The pandemic has also forced Komnas Perempuan has adjust its service, said Mariana. The Commission now prioritizes receiving case reports only by phone and online, she added.
"Because the regulations were only implemented on March 21, we are still in adjustment stage in receiving complaints," said Mariana.
She added, because Komnas Perempuan has the duty to provide recommendations and referrals, their performance is hampered because several government agencies are also occupied with matters relating to the pandemic.
"These institutions are also busy making changes in their internal systems because of the pandemic. There’s a lower chance of getting quick responses whether from the police or the court. Many trials have also been postponed due to the current situation," said Mariana.
Lack of emergency hotlines
Coordinator of the legal aid institute for women Pelayanan Hukum Lembaga Bantuan Hukum Asosiasi Perempuan Indonesia untuk Keadilan (LBH APIK), Uli Pangaribuan said her organization has been faced some challenges because of the social distancing policy. LBH APIK has applied the work-from-home policy since March 16, and all complaints were directed online through the WhatsApp application.
“We’ve extended consultation hours from 9 in the morning to 9 in the evening,” Uli told Magdalene.
If the victim needs help quickly and wants to report to the police, Uli said a worker would direct the victim to report to the police station and contact investigators who are associated with LBH APIK.
“We will give guidance on how to report and who to report to. After that we will give the investigator’s number. From then on, we will conduct further follow ups,” she said.

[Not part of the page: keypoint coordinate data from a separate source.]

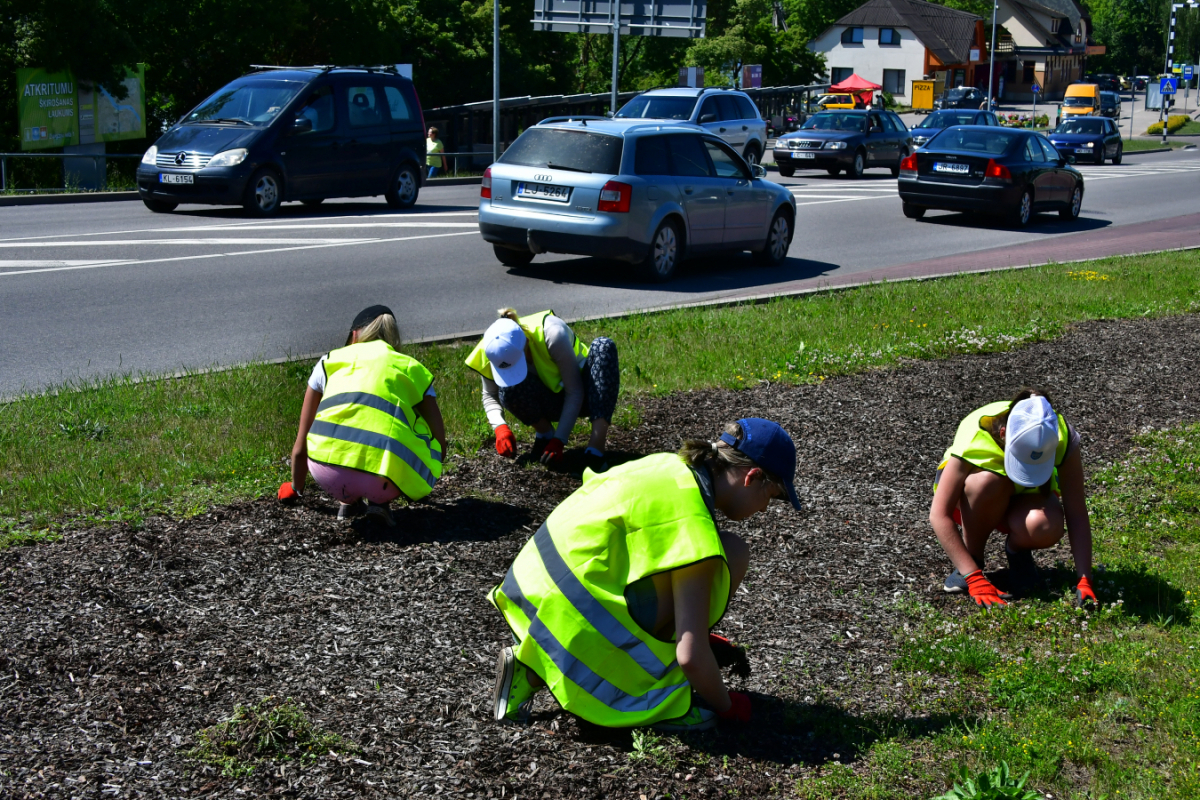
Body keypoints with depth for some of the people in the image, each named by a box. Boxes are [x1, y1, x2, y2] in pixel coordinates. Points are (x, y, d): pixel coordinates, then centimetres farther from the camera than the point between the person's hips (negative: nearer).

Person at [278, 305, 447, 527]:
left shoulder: (329, 361, 25)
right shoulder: (412, 368, 23)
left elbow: (300, 446, 30)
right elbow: (439, 441, 21)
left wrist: (295, 488, 49)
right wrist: (424, 482, 43)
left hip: (326, 471, 3)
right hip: (380, 480, -3)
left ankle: (347, 499, 22)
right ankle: (379, 499, 9)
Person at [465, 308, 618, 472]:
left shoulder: (552, 334, -32)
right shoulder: (492, 351, -20)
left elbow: (575, 392, -25)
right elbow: (490, 396, -4)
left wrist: (559, 440, -31)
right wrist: (500, 427, -25)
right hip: (551, 403, 2)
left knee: (604, 346, -34)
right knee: (508, 390, -32)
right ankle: (545, 432, -3)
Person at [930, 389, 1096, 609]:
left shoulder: (1062, 438, -30)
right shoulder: (974, 436, -36)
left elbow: (1077, 515, -26)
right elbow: (939, 516, -36)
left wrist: (1084, 580, -33)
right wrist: (974, 578, -40)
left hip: (1024, 497, 1)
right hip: (969, 500, -1)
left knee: (1047, 527, -36)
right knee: (989, 481, -39)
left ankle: (1017, 550, -1)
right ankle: (972, 558, -16)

“If the victim would like a psychological counseling in the government-run Integrated Center for Women and Children Empowerment or Pusat Pelayanan Terpadu Pemberdayaan Perempuan dan Anak (P2TP2A) unit, they would have to coordinate with it first,” Uli said.
She added that after the new system went into effect, more complaints were filed compared to usual, which is more or less 10 complaints a day.

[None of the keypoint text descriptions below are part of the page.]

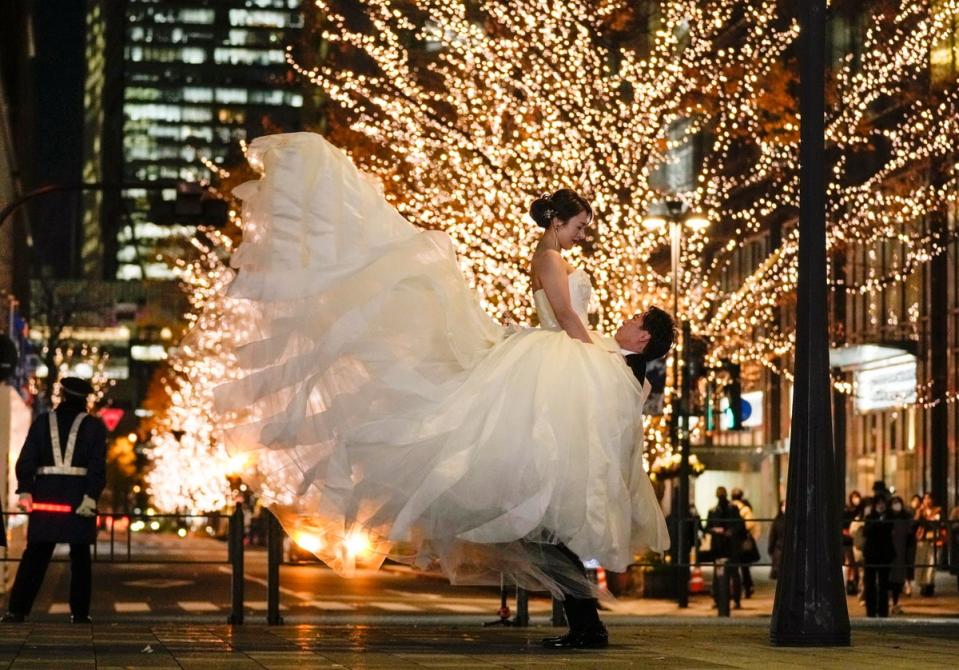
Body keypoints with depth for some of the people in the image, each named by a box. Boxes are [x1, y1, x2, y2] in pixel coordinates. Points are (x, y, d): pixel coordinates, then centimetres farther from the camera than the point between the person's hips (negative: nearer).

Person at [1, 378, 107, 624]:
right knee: (80, 557, 7)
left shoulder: (42, 422, 9)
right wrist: (91, 497, -12)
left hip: (46, 495, 1)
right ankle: (80, 612, 7)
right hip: (78, 495, -1)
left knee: (35, 555, 3)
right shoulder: (94, 426, 4)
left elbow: (26, 459, 0)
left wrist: (24, 491, -4)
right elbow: (98, 465, -7)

Another issue is that there is yet a special quick-response hotline system that has been reintegrated to handle gender-based violence. Mariana said that although some hotline numbers have been provided by the government, those numbers are not operated optimally yet.
“But for cases such as domestic violence, the handling is far from quick. The response is very slow,” she added.
Mariana reminded that the “work-from-hom” policy is not as easy as people imagined. Unequal power dynamics between the husband and the wife does not only result in physical violence, it also adds to the burden borne by the mother.
“Can you imagine how complicated it would be to move public matters home without good family management. Especially if that family is experiencing domestic violence,” said Mariana.
“Therefore stay at home policies should include an appeal to create a more equal environment in a household, so that there will be changes at home too.”